How many lines in the material below contain the word "building"? Write only the number.

.....

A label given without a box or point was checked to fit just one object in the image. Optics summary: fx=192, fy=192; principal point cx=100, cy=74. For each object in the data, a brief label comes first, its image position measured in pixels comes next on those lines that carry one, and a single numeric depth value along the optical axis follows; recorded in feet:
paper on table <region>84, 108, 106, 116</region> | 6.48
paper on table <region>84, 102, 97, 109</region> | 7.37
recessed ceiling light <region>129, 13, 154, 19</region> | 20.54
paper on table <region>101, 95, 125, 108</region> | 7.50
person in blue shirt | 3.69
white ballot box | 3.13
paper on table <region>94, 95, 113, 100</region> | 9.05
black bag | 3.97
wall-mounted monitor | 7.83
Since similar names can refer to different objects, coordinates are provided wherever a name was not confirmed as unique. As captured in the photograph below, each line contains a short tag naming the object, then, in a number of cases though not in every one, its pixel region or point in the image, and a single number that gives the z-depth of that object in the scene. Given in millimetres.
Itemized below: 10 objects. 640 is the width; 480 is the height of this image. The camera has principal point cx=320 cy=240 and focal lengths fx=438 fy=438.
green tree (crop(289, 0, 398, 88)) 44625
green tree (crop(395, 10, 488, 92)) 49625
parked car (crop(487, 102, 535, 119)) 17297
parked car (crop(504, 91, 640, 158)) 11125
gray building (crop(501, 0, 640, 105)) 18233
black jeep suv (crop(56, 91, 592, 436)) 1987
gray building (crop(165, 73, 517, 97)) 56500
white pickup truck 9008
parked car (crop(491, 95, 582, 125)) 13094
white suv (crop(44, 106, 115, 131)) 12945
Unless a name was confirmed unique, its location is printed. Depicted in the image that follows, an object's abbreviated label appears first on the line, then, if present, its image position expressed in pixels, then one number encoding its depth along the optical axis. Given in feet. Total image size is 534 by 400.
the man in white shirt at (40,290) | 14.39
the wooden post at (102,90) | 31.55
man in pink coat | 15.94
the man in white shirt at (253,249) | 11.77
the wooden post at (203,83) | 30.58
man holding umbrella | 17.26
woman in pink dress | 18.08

.....

> **ANSWER BELOW**: 2